Auch ihr erstes Buch „Unser großes Album elektrischer Tage" kam noch im Erscheinungsjahr 2018 als Theaterprojekt der Gruppe James & Priscilla auf die Bühne. Von visuellen Eindrücken und Stilmitteln der filmischen Dokumentation geprägt ist auch ihr Romandebüt, das von der Suche nach Identitäten handelt. Kinder und Jugendliche kommen dort selbst zu Wort und beschreiben auf eindrucksvolle und unverstellte Weise ihre Lebenssituation, der eine bis dahin ordnende Instanz abhandengekommen ist – in diesem Falle offensichtlich eine plötzlich verschwundene Mutter.

Inger-Maria Mahlke

Dienstag, 21. Mai 2019 - 20 Uhr

Inger-Maria Mahlke

liest aus

„Archipel"

Inger-Maria Mahlke wuchs in Lübeck und auf Teneriffa auf, studierte Rechtswissenschaften an der FU Berlin und arbeitete dort am Lehrstuhl für Kriminologie. 2009 gewann sie den Berliner Open Mike. Ihr Debütroman "Silberfischchen" wurde ein Jahr später mit dem Klaus-Michael-Kühne-Preis ausgezeichnet. Für einen Auszug aus ihrem Roman "Rechnung" offen bekam sie beim Wettbewerb um den Ingeborg-Bachmann-Preis den Ernst-Willner-Preis zugesprochen; 2014 erhielt sie den Karl-Arnold-Preis der Nordrhein-Westfälischen Akademie der Wissenschaften und der Künste. Ihr Roman "Wie Ihr wollt" gelangte unter anderem auf die Shortlist des Deutschen Buchpreises, den sie 2018 für den Roman "Archipel" dann erhielt. Inger-Maria Mahlke lebt in Berlin.

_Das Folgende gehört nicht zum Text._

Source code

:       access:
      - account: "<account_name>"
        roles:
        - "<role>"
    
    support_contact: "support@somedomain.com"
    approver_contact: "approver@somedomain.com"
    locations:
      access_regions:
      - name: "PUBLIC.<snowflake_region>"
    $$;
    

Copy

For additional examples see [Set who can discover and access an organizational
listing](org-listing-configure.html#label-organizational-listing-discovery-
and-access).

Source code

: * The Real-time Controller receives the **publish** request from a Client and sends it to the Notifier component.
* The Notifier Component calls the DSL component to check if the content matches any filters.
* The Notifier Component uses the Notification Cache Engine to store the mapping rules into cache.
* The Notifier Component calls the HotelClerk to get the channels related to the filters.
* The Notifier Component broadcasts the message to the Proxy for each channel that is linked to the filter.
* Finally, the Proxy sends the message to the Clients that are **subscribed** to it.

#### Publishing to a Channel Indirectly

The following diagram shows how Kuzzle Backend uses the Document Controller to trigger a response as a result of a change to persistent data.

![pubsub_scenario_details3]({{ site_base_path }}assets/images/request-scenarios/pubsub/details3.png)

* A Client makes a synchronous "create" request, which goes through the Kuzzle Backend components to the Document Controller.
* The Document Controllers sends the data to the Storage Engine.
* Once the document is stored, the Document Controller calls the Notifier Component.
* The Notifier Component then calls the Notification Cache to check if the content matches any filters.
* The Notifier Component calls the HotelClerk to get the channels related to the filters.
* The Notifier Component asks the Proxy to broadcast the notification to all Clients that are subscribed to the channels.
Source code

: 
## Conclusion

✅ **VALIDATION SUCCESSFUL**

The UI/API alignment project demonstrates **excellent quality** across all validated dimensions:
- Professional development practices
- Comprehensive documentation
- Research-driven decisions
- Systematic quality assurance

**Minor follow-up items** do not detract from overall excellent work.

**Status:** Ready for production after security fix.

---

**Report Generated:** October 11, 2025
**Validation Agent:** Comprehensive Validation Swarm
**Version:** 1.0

Ein großer europäischer Familienroman von der Peripherie des Kontinents: der Insel des ewigen Frühlings, Teneriffa. In "Archipel" führt die Autorin rückwärts durch ein Jahrhundert voller Umbrüche und Verwerfungen, großer Erwartungen und kleiner Siege. Es ist Julios Jahrhundert, das der Bautes und Bernadottes, der Wieses, der Moores und González' – Familiennamen aus ganz Europa. Aber da sind auch die, die keine Namen haben: Die Frau etwa, die für alle nur 'die Katze' war: unverheiratete Mutter, Köchin, Tomatenpackerin - und irgendwann verschwunden. Denn manchmal bestimmen Willkür, Laune, Zufall oder schlicht: mitreißende Erzählkunst über das, was geht, und das, was kommt.